** Opening DATA FOR THIS TASK block **

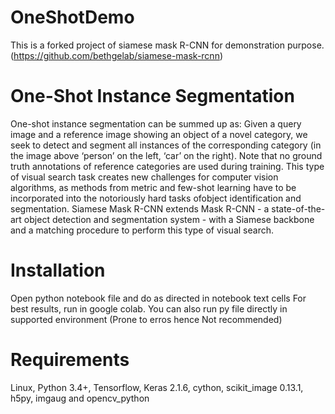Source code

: # OneShotDemo
This is a forked project of siamese mask R-CNN for demonstration purpose.(https://github.com/bethgelab/siamese-mask-rcnn)
# One-Shot Instance Segmentation
One-shot instance segmentation can be summed up as: Given a query image and a reference image showing an object of a novel category, we seek to detect and segment all instances of the corresponding category (in the image above ‘person’ on the left, ‘car’ on the right). Note that no ground truth annotations of reference categories are used during training. This type of visual search task creates new challenges for computer vision algorithms, as methods from metric and few-shot learning have to be incorporated into the notoriously hard tasks ofobject identification and segmentation. Siamese Mask R-CNN extends Mask R-CNN - a state-of-the-art object detection and segmentation system - with a Siamese backbone and a matching procedure to perform this type of visual search.
# Installation
Open python notebook file and do as directed in notebook text cells
For best results, run in google colab.
You can also run py file directly in supported environment (Prone to erros hence Not recommended)
# Requirements
Linux, Python 3.4+, Tensorflow, Keras 2.1.6, cython, scikit_image 0.13.1, h5py, imgaug and opencv_python
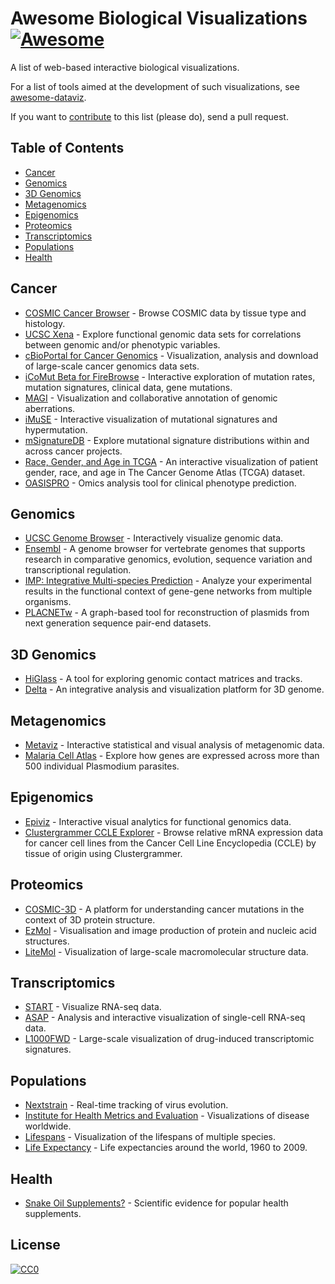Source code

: # Awesome Biological Visualizations [![Awesome](https://cdn.rawgit.com/sindresorhus/awesome/d7305f38d29fed78fa85652e3a63e154dd8e8829/media/badge.svg)](https://github.com/sindresorhus/awesome)

A list of web-based interactive biological visualizations.

For a list of tools aimed at the development of such visualizations, see [awesome-dataviz](https://github.com/fasouto/awesome-dataviz).

If you want to [contribute](https://github.com/keller-mark/awesome-biological-visualizations/blob/master/contributing.md) to this list (please do), send a pull request. 

## Table of Contents
- [Cancer](#cancer)
- [Genomics](#genomics)
- [3D Genomics](#3d-genomics)
- [Metagenomics](#metagenomics)
- [Epigenomics](#epigenomics)
- [Proteomics](#proteomics)
- [Transcriptomics](#transcriptomics)
- [Populations](#populations)
- [Health](#health)


## Cancer
- [COSMIC Cancer Browser](https://cancer.sanger.ac.uk/cosmic/browse/tissue) - Browse COSMIC data by tissue type and histology.
- [UCSC Xena](https://xenabrowser.net/) - Explore functional genomic data sets for correlations between genomic and/or phenotypic variables.
- [cBioPortal for Cancer Genomics](http://www.cbioportal.org/) - Visualization, analysis and download of large-scale cancer genomics data sets. 
- [iCoMut Beta for FireBrowse](http://firebrowse.org/iCoMut/) - Interactive exploration of mutation rates, mutation signatures, clinical data, gene mutations.
- [MAGI](http://magi.brown.edu) - Visualization and collaborative annotation of genomic aberrations.
- [iMuSE](http://imuse.lrgr.io) - Interactive visualization of mutational signatures and hypermutation.
- [mSignatureDB](http://tardis.cgu.edu.tw/msignaturedb/Browse/) - Explore mutational signature distributions within and across cancer projects.
- [Race, Gender, and Age in TCGA](https://www.enpicom.com/visual-lab/tcga-visual-exploration-gender-race-age/) - An interactive visualization of patient gender, race, and age in The Cancer Genome Atlas (TCGA) dataset.
- [OASISPRO](http://tinyurl.com/oasispro) - Omics analysis tool for clinical phenotype prediction.


## Genomics
- [UCSC Genome Browser](https://genome.ucsc.edu/) - Interactively visualize genomic data.
- [Ensembl](http://www.ensembl.org) - A genome browser for vertebrate genomes that supports research in comparative genomics, evolution, sequence variation and transcriptional regulation.
- [IMP: Integrative Multi-species Prediction](http://imp.princeton.edu/) - Analyze your experimental results in the functional context of gene-gene networks from multiple organisms.
- [PLACNETw](https://castillo.dicom.unican.es/ex1/?unique=58f731fec480a) - A graph-based tool for reconstruction of plasmids from next generation sequence pair-end datasets.


## 3D Genomics
- [HiGlass](http://higlass.io/) - A tool for exploring genomic contact matrices and tracks.
- [Delta](http://delta.big.ac.cn/) - An integrative analysis and visualization platform for 3D genome.


## Metagenomics
- [Metaviz](http://metaviz.cbcb.umd.edu/) - Interactive statistical and visual analysis of metagenomic data.
- [Malaria Cell Atlas](https://www.sanger.ac.uk/science/tools/mca/mca/) - Explore how genes are expressed across more than 500 individual Plasmodium parasites.


## Epigenomics
- [Epiviz](http://epiviz.cbcb.umd.edu/4/) - Interactive visual analytics for functional genomics data.
- [Clustergrammer CCLE Explorer](https://maayanlab.github.io/CCLE_Clustergrammer/) - Browse relative mRNA expression data for cancer cell lines from the Cancer Cell Line Encyclopedia (CCLE) by tissue of origin using Clustergrammer.

## Proteomics
- [COSMIC-3D](https://cancer.sanger.ac.uk/cosmic3d/) - A platform for understanding cancer mutations in the context of 3D protein structure.
- [EzMol](http://www.sbg.bio.ic.ac.uk/~ezmol/) - Visualisation and image production of protein and nucleic acid structures.
- [LiteMol](https://webchemdev.ncbr.muni.cz/LiteMol/) - Visualization of large-scale 
macromolecular structure data.


## Transcriptomics
- [START](https://kcvi.shinyapps.io/START/) -  Visualize RNA-seq data.
- [ASAP](https://asap.epfl.ch/) - Analysis and interactive visualization of single-cell RNA-seq data.
- [L1000FWD](http://amp.pharm.mssm.edu/L1000FWD/) - Large-scale visualization of drug-induced transcriptomic signatures.


## Populations
- [Nextstrain](https://nextstrain.org/) - Real-time tracking of virus evolution.
- [Institute for Health Metrics and Evaluation](http://www.healthdata.org/results/data-visualizations) - Visualizations of disease worldwide.
- [Lifespans](http://www.cotrino.com/lifespan/) - Visualization of the lifespans of multiple species.
- [Life Expectancy](http://projects.flowingdata.com/life-expectancy/) - Life expectancies around the world, 1960 to 2009.


## Health
- [Snake Oil Supplements?](http://informationisbeautiful.net/visualizations/snake-oil-scientific-evidence-for-nutritional-supplements-vizsweet/) - Scientific evidence for popular health supplements.


## License

[![CC0](http://mirrors.creativecommons.org/presskit/buttons/88x31/svg/cc-zero.svg)](https://creativecommons.org/publicdomain/zero/1.0/)
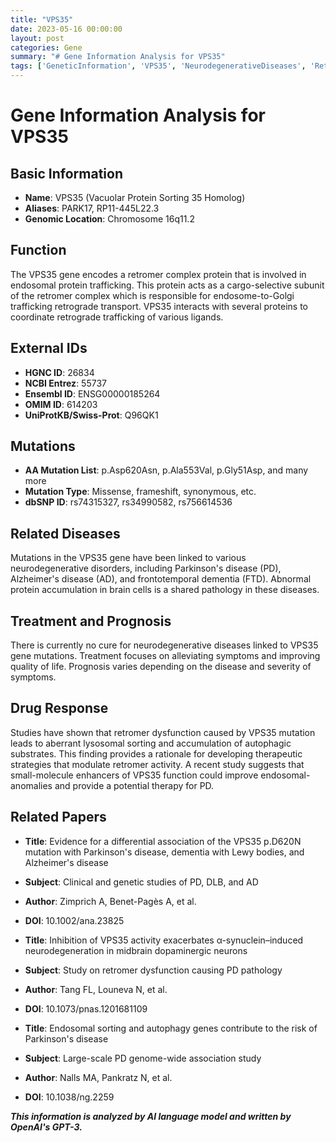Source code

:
 ```yaml
---
title: "VPS35"
date: 2023-05-16 00:00:00
layout: post
categories: Gene
summary: "# Gene Information Analysis for VPS35"
tags: ['GeneticInformation', 'VPS35', 'NeurodegenerativeDiseases', 'RetromerComplex', 'Mutation', 'Treatment', 'DrugResponse', 'ResearchPapers']
---
```


# Gene Information Analysis for VPS35

## Basic Information

- **Name**: VPS35 (Vacuolar Protein Sorting 35 Homolog)
- **Aliases**: PARK17, RP11-445L22.3
- **Genomic Location**: Chromosome 16q11.2

## Function

The VPS35 gene encodes a retromer complex protein that is involved in endosomal protein trafficking. This protein acts as a cargo-selective subunit of the retromer complex which is responsible for endosome-to-Golgi trafficking retrograde transport. VPS35 interacts with several proteins to coordinate retrograde trafficking of various ligands.

## External IDs

- **HGNC ID**: 26834
- **NCBI Entrez**: 55737
- **Ensembl ID**: ENSG00000185264
- **OMIM ID**: 614203
- **UniProtKB/Swiss-Prot**: Q96QK1

## Mutations

- **AA Mutation List**: p.Asp620Asn, p.Ala553Val, p.Gly51Asp, and many more
- **Mutation Type**: Missense, frameshift, synonymous, etc.
- **dbSNP ID**: rs74315327, rs34990582, rs756614536

## Related Diseases

Mutations in the VPS35 gene have been linked to various neurodegenerative disorders, including Parkinson's disease (PD), Alzheimer's disease (AD), and frontotemporal dementia (FTD). Abnormal protein accumulation in brain cells is a shared pathology in these diseases.

## Treatment and Prognosis

There is currently no cure for neurodegenerative diseases linked to VPS35 gene mutations. Treatment focuses on alleviating symptoms and improving quality of life. Prognosis varies depending on the disease and severity of symptoms.

## Drug Response

Studies have shown that retromer dysfunction caused by VPS35 mutation leads to aberrant lysosomal sorting and accumulation of autophagic substrates. This finding provides a rationale for developing therapeutic strategies that modulate retromer activity. A recent study suggests that small-molecule enhancers of VPS35 function could improve endosomal-anomalies and provide a potential therapy for PD.

## Related Papers

- **Title**: Evidence for a differential association of the VPS35 p.D620N mutation with Parkinson's disease, dementia with Lewy bodies, and Alzheimer's disease
- **Subject**: Clinical and genetic studies of PD, DLB, and AD
- **Author**: Zimprich A, Benet-Pagès A, et al.
- **DOI**: 10.1002/ana.23825

- **Title**: Inhibition of VPS35 activity exacerbates α-synuclein–induced neurodegeneration in midbrain dopaminergic neurons
- **Subject**: Study on retromer dysfunction causing PD pathology
- **Author**: Tang FL, Louneva N, et al.
- **DOI**: 10.1073/pnas.1201681109

- **Title**: Endosomal sorting and autophagy genes contribute to the risk of Parkinson's disease
- **Subject**: Large-scale PD genome-wide association study
- **Author**: Nalls MA, Pankratz N, et al.
- **DOI**: 10.1038/ng.2259

**_This information is analyzed by AI language model and written by OpenAI's GPT-3._**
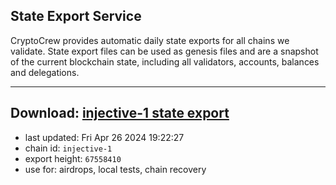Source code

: ## State Export Service
CryptoCrew provides automatic daily state exports for all chains we validate. State export files can be used as genesis files and are a snapshot of the current blockchain state, including all validators, accounts, balances and delegations.

---
**Download: [injective-1 state export](https://dl-eu2.ccvalidators.com/SERVICE/injective/injective-1_export_67558410.json)**
---

- last updated: Fri Apr 26 2024 19:22:27
- chain id: `injective-1`
- export height: `67558410`
- use for: airdrops, local tests, chain recovery
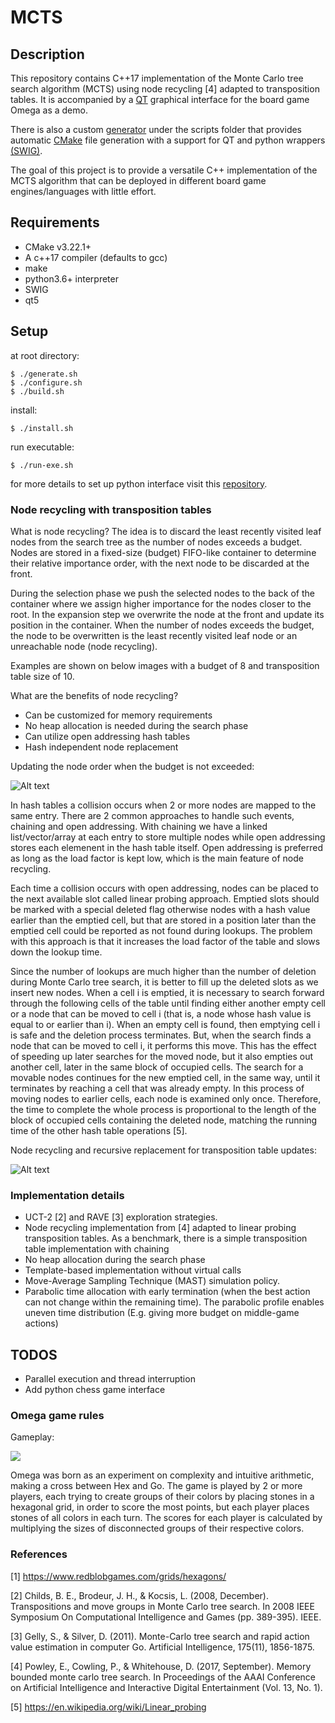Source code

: # MCTS

## Description

This repository contains C++17 implementation of the Monte Carlo tree search algorithm (MCTS) using node recycling [4] adapted to transposition tables.
It is accompanied by a [QT](https://www.qt.io/) graphical interface for the board game Omega as a demo.

There is also a custom [generator](https://github.com/Aenteas/cmake-generator) under the scripts folder that provides automatic [CMake](https://cmake.org/) file generation with a support for QT and python wrappers [(SWIG)](http://www.swig.org).

The goal of this project is to provide a versatile C++ implementation of the MCTS algorithm that can be deployed in different board game engines/languages with little effort.

## Requirements

* CMake v3.22.1+
* A c++17 compiler (defaults to gcc)
* make
* python3.6+ interpreter
* SWIG
* qt5

## Setup

at root directory:
```
$ ./generate.sh
$ ./configure.sh
$ ./build.sh
```

install:
```
$ ./install.sh
```

run executable:
```
$ ./run-exe.sh
```

for more details to set up python interface visit this [repository](https://github.com/Aenteas/cmake-generator).

### Node recycling with transposition tables

What is node recycling? The idea is to discard the least recently visited leaf nodes from the search tree as the number of nodes exceeds a budget. Nodes are stored in a fixed-size (budget) FIFO-like container to determine their relative importance order, with the next node to be discarded at the front. 

During the selection phase we push the selected nodes to the back of the container where we assign higher importance for the nodes closer to the root. In the expansion step we overwrite the node at the front and update its position in the container. When the number of nodes exceeds the budget, the node to be overwritten is the least recently visited leaf node or an unreachable node (node recycling).

Examples are shown on below images with a budget of 8 and transposition table size of 10.

What are the benefits of node recycling?

* Can be customized for memory requirements
* No heap allocation is needed during the search phase
* Can utilize open addressing hash tables
* Hash independent node replacement

Updating the node order when the budget is not exceeded:

![Alt text](add.png?raw=true "adding")

In hash tables a collision occurs when 2 or more nodes are mapped to the same entry. There are 2 common approaches to handle such events, chaining and open addressing. With chaining we have a linked list/vector/array at each entry to store multiple nodes while open addressing stores each elemenent in the hash table itself. Open addressing is preferred as long as the load factor is kept low, which is the main feature of node recycling.

Each time a collision occurs with open addressing, nodes can be placed to the next available slot called linear probing approach. Emptied slots should be marked with a special deleted flag otherwise nodes with a hash value earlier than the emptied cell, but that are stored in a position later than the emptied cell could be reported as not found during lookups. The problem with this approach is that it increases the load factor of the table and slows down the lookup time. 

Since the number of lookups are much higher than the number of deletion during Monte Carlo tree search, it is better to fill up the deleted slots as we insert new nodes.
When a cell i is emptied, it is necessary to search forward through the following cells of the table until finding either another empty cell or a node that can be moved to cell i (that is, a node whose hash value is equal to or earlier than i). When an empty cell is found, then emptying cell i is safe and the deletion process terminates. But, when the search finds a node that can be moved to cell i, it performs this move. This has the effect of speeding up later searches for the moved node, but it also empties out another cell, later in the same block of occupied cells. The search for a movable nodes continues for the new emptied cell, in the same way, until it terminates by reaching a cell that was already empty. In this process of moving nodes to earlier cells, each node is examined only once. Therefore, the time to complete the whole process is proportional to the length of the block of occupied cells containing the deleted node, matching the running time of the other hash table operations [5].

Node recycling and recursive replacement for transposition table updates:

![Alt text](recycling.png?raw=true "recycling")

### Implementation details

* UCT-2 [2] and RAVE [3] exploration strategies.
* Node recycling implementation from [4] adapted to linear probing transposition tables. As a benchmark, there is a simple transposition table implementation with chaining
* No heap allocation during the search phase
* Template-based implementation without virtual calls
* Move-Average Sampling Technique (MAST) simulation policy.
* Parabolic time allocation with early termination (when the best action can not change within the remaining time). The parabolic profile enables uneven time distribution (E.g. giving more budget on middle-game actions)

## TODOS

* Parallel execution and thread interruption
* Add python chess game interface

### Omega game rules

Gameplay:

![](gameplay.gif)

Omega was born as an experiment on complexity and intuitive arithmetic, making a cross between Hex and Go. The game is played by
2 or more players, each trying to create groups of their colors by placing stones in a hexagonal grid, in order to score the most points, but 
each player places stones of all colors in each turn. The scores for each player is calculated by multiplying the sizes of disconnected groups 
of their respective colors.

### References

[1] https://www.redblobgames.com/grids/hexagons/

[2] Childs, B. E., Brodeur, J. H., & Kocsis, L. (2008, December). Transpositions and move groups in Monte Carlo tree search. In 2008 IEEE Symposium On Computational Intelligence and Games (pp. 389-395). IEEE.

[3] Gelly, S., & Silver, D. (2011). Monte-Carlo tree search and rapid action value estimation in computer Go. Artificial Intelligence, 175(11), 1856-1875.

[4] Powley, E., Cowling, P., & Whitehouse, D. (2017, September). Memory bounded monte carlo tree search. In Proceedings of the AAAI Conference on Artificial Intelligence and Interactive Digital Entertainment (Vol. 13, No. 1).

[5] https://en.wikipedia.org/wiki/Linear_probing
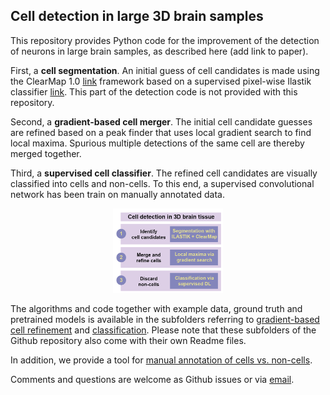## Cell detection in large 3D brain samples

This repository provides Python code for the improvement of the detection of neurons in large brain samples, as described here (add link to paper).

First, a **cell segmentation**. An initial guess of cell candidates is made using the ClearMap 1.0 [link](https://github.com/ChristophKirst/ClearMap) framework based on a supervised pixel-wise Ilastik classifier [link](https://www.ilastik.org/). This part of the detection code is not provided with this repository.

Second, a **gradient-based cell merger**. The initial cell candidate guesses are refined based on a peak finder that uses local gradient search to find local maxima. Spurious multiple detections of the same cell are thereby merged together.

Third, a **supervised cell classifier**. The refined cell candidates are visually classified into cells and non-cells. To this end, a supervised convolutional network has been train on manually annotated data.

<!---![Pipeline for reliable cell detection](https://github.com/PTRRupprecht/Cell_Detection/blob/main/Overview_pipeline.png)--->
<p align="center"><img src="https://github.com/PTRRupprecht/Cell_Detection/blob/main/Overview_pipeline.png"  width="35%"></p>

The algorithms and code together with example data, ground truth and pretrained models is available in the subfolders referring to [gradient-based cell refinement](https://github.com/PTRRupprecht/Cell_Detection/tree/main/Gradient_cell_merger) and [classification](https://github.com/PTRRupprecht/Cell_Detection/tree/main/Binary_classification_neuron_candidates). Please note that these subfolders of the Github repository also come with their own Readme files.

In addition, we provide a tool for [manual annotation of cells vs. non-cells](https://github.com/PTRRupprecht/Cell_Detection/tree/main/Label_tool).

Comments and questions are welcome as Github issues or via [email](mailto:ptrrupprecht+celldetection@gmail.com).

** Closing DATA FOR THIS TASK block **

--- TASK DETAILS ---
Each line above that holds the string "dementia" should be copied and shown.

--- COMPLETED TASK ---
Mutations in the VPS35 gene have been linked to various neurodegenerative disorders, including Parkinson's disease (PD), Alzheimer's disease (AD), and frontotemporal dementia (FTD). Abnormal protein accumulation in brain cells is a shared pathology in these diseases.
- **Title**: Evidence for a differential association of the VPS35 p.D620N mutation with Parkinson's disease, dementia with Lewy bodies, and Alzheimer's disease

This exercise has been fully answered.